Document segment:
When you say you used to walk to school at the age of five, and walk back from school, can I assume it was a very safe area to walk at that time?

Well yes, I think the main thing was that the traffic was so much less that I could be trusted – I mean it was safe certainly from the point of view that I wasn't going to get mugged, I think the only danger I had was from a local school boy who was going to give me his warts or fire his catapult at me which would be taken as normal school boy rough and tumble, you would just have to stand up for yourself or talk your way out of it or join them, or leg it and get home! But certainly, there would be no reasons for anyone to worry, and I think that quite honestly if I had gone adrift and got lost I'd feel very much I would have spoken to somebody and of course if I had said who I was I think most people would have said, "Oh you're Doctor so and so's son" and would have known where I lived and taken me home. There would have been no worry.
I mean there are still people around here who, I have a number of patients who say "I remember you when you were born, I remember you when before you were born" and in fact that is not quite right because they are getting me muddled up with my younger brother and sister and they forget that I am a little bit older than they think I am. But, I think in this area that I would have revealed my self.
I certainly didn't have any friends who came down into this area, and in fact it was one thing that I used to have as a bit of a problem as a school child and I used to say, "why can't we live where my school friends live?" They were all obviously professional and upper class people and I was told "this is where the people are, this is where the work is, this is where we have to live". And so I accepted that.


Right, can I just ask you as a Doctor today, how would you react to a child of five walking the streets of Highfields today and what would your reactions be and your concerns?

I must admit as a child walking back and I can remember at dusk times and it used to get a bit dark at times, I would be a little alarmed and I would even consider I would talk to social services about it! (Laughs).

That's what I was thinking, I can't imagine my seven year old son walking through Highfields.

That's right, yes, when I think about it really,
well it was a working class area but an upper class working area. There were people around who were skilled people, shopkeepers, they did a variety of things, it was by no means a rough area at all. If you wanted to get into rough areas, my mother warned me never to cross into the Humberstone Road and get into the Wharf Street area, that was bandit territory, that was bad news, that was a rough area down there.
Certainly there was never any suggestion that one needed to worry at allof actually living in the area.

So were there many crimes being committed?

Again, I suppose the honest thing to say is that I can't recollect there being major crime as a problem, I mean this as a schoolboy, a young schoolboy and I wasn't so well read with the mercury and knew every little thing that was going on.
My mother and father had a very relaxed way of managing the house, I mean they wouldn't ever lock things up at all, they were very trusting and I assume this trust was how they had developed through the thirties and the forties probably, living in Highfields had had no great major worry about security. There was certainly in the time that I lived here, there was never a break in to the house at all whilst we lived here, no break ins into the dispensary at all, nothing at all, no
.


Can you remember the local bobbies doing the beat?

I can never recollect seeing a local policeman walking around. As I say the only contact I had with police was when I tried to walk off to Blaby from Stoneygate when I was about seven they picked me up in a black mariah and brought me home and I remember vividly standing in the landing in the house and I think it was a sergeant saying to me "and you won't do that again then son!"

Given data:
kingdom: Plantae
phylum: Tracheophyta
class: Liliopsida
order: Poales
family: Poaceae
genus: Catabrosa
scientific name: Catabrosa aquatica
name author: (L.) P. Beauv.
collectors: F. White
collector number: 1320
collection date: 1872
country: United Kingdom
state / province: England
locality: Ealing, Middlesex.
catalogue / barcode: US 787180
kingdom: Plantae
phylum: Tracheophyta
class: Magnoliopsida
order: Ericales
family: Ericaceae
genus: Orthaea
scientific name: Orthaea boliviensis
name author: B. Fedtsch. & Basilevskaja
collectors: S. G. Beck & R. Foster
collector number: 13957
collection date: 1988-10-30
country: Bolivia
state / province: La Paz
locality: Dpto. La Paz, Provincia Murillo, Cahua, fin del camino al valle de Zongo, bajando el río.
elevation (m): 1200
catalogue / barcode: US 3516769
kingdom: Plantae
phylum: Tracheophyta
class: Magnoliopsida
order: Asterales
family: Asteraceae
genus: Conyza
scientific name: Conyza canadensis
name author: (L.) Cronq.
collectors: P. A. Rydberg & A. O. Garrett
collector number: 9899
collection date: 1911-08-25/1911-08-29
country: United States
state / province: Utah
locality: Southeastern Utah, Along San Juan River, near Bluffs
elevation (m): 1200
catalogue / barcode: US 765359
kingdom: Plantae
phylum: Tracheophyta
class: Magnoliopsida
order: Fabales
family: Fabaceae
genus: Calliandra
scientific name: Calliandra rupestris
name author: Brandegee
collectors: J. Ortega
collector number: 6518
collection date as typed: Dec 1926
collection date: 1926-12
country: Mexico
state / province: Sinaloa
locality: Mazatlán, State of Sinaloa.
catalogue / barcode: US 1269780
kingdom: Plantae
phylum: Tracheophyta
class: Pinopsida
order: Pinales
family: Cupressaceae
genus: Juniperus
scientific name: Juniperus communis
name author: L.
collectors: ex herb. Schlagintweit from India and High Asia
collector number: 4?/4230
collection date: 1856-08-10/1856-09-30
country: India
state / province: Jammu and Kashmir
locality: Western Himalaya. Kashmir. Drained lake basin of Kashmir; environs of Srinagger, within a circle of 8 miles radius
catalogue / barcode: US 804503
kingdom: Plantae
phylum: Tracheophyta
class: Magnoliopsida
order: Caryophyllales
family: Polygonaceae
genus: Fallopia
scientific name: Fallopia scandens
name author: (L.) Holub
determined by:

Your tasks:
A - Quote the Highfields interview from "Right, can I" to "about it! (Laughs).".
B - Answer these questions from the Highfields interview:
(i) At what age does the interviewer say the speaker used to walk to school?
(ii) Which area did the speaker's mother warn against going into?
(iii) Where was the speaker trying to walk to, and from where, when the police picked him up?
The entries are not needed here.

Answers for the exercise:
A -
Right, can I just ask you as a Doctor today, how would you react to a child of five walking the streets of Highfields today and what would your reactions be and your concerns?

I must admit as a child walking back and I can remember at dusk times and it used to get a bit dark at times, I would be a little alarmed and I would even consider I would talk to social services about it! (Laughs).

B -
(i) At the age of five.
(ii) The Wharf Street area, across the Humberstone Road.
(iii) To Blaby, from Stoneygate.